Replace "street-level" with "street-view" throughout the material below and give it again, leaving everything else unchanged. Omit the pictures from your answer.

Excerpts of bounding box data:
BEGIN

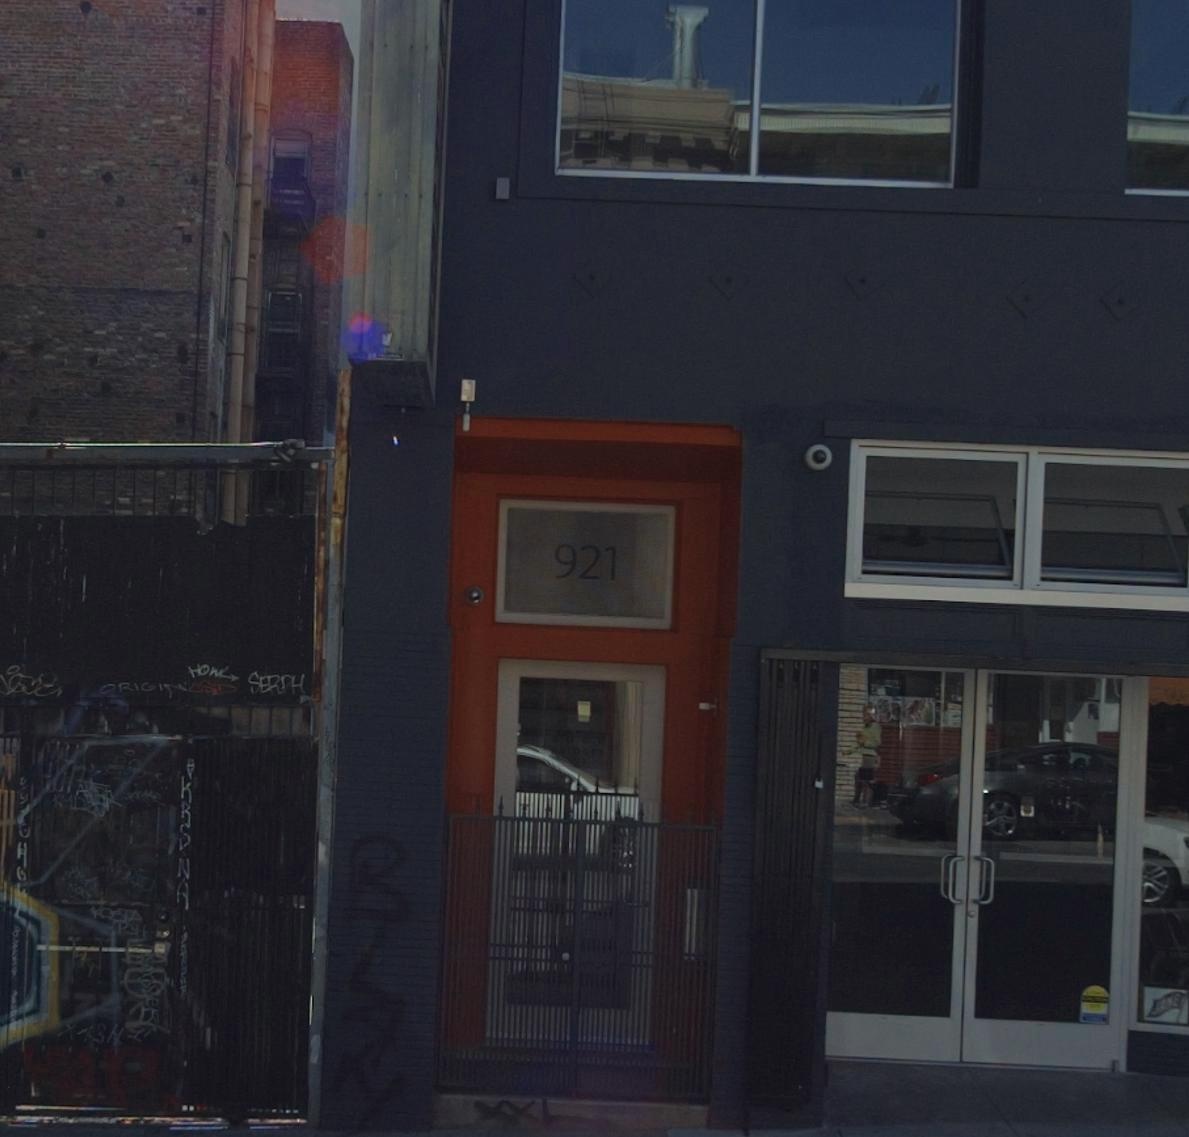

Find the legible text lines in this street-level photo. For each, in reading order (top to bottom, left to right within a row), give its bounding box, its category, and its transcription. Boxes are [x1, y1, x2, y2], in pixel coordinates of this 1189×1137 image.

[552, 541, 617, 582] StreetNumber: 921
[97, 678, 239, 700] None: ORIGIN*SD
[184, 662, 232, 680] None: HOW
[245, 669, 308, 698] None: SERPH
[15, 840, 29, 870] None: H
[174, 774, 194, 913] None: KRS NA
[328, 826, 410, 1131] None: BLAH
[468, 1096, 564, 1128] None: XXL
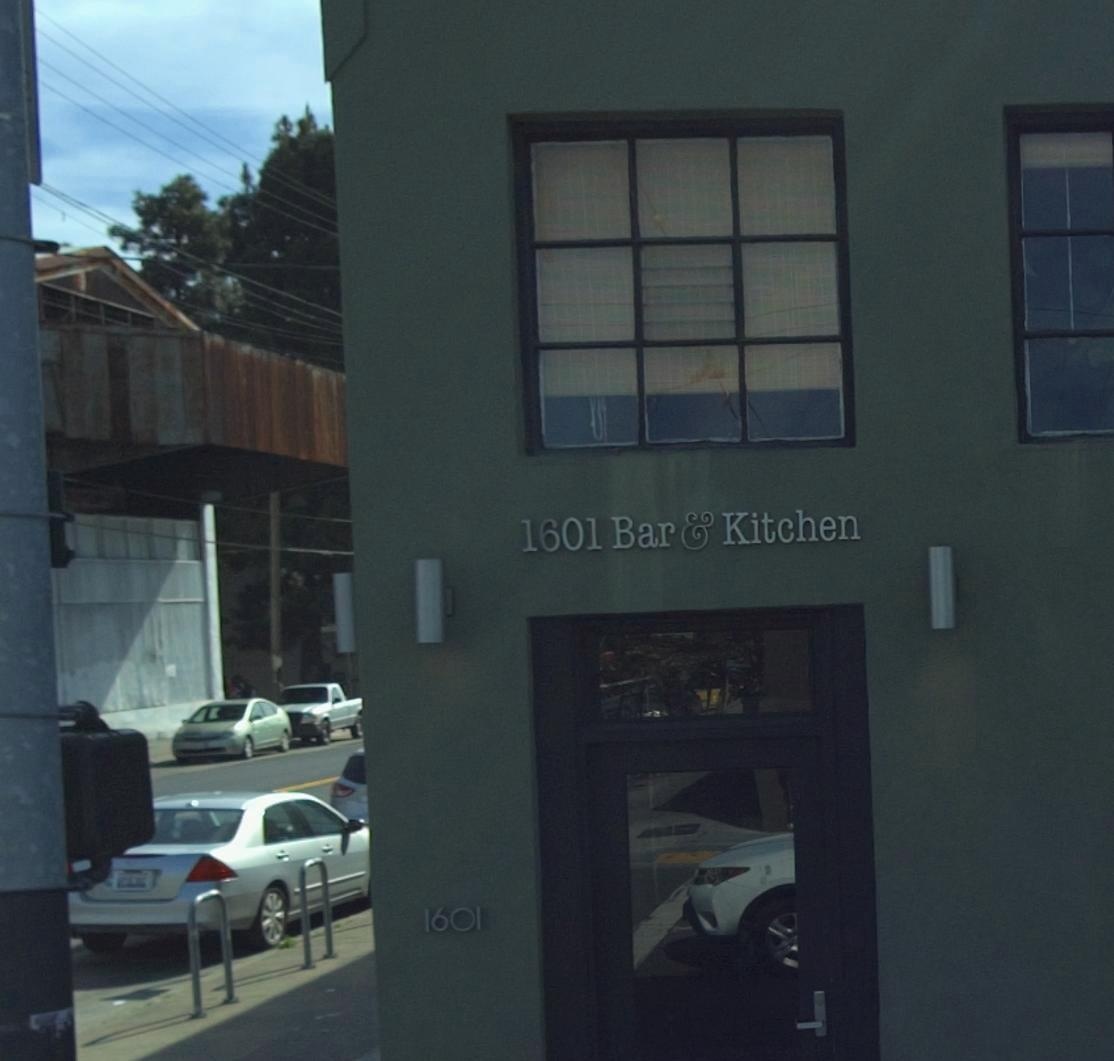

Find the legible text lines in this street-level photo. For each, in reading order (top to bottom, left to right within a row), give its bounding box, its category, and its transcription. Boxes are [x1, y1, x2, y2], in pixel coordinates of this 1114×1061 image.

END

RESULT OF THIS EXERCISE:
Find the legible text lines in this street-view photo. For each, in reading order (top to bottom, left to right within a row), give its bounding box, its category, and its transcription. Boxes are [x1, y1, x2, y2], in pixel coordinates of this 1189×1137 image.

[552, 541, 617, 582] StreetNumber: 921
[97, 678, 239, 700] None: ORIGIN*SD
[184, 662, 232, 680] None: HOW
[245, 669, 308, 698] None: SERPH
[15, 840, 29, 870] None: H
[174, 774, 194, 913] None: KRS NA
[328, 826, 410, 1131] None: BLAH
[468, 1096, 564, 1128] None: XXL

Find the legible text lines in this street-view photo. For each, in reading order (top to bottom, left to right within a row), give its bounding box, its category, and its transcription. Boxes are [x1, y1, x2, y2], in pixel coordinates of this 1114×1061 image.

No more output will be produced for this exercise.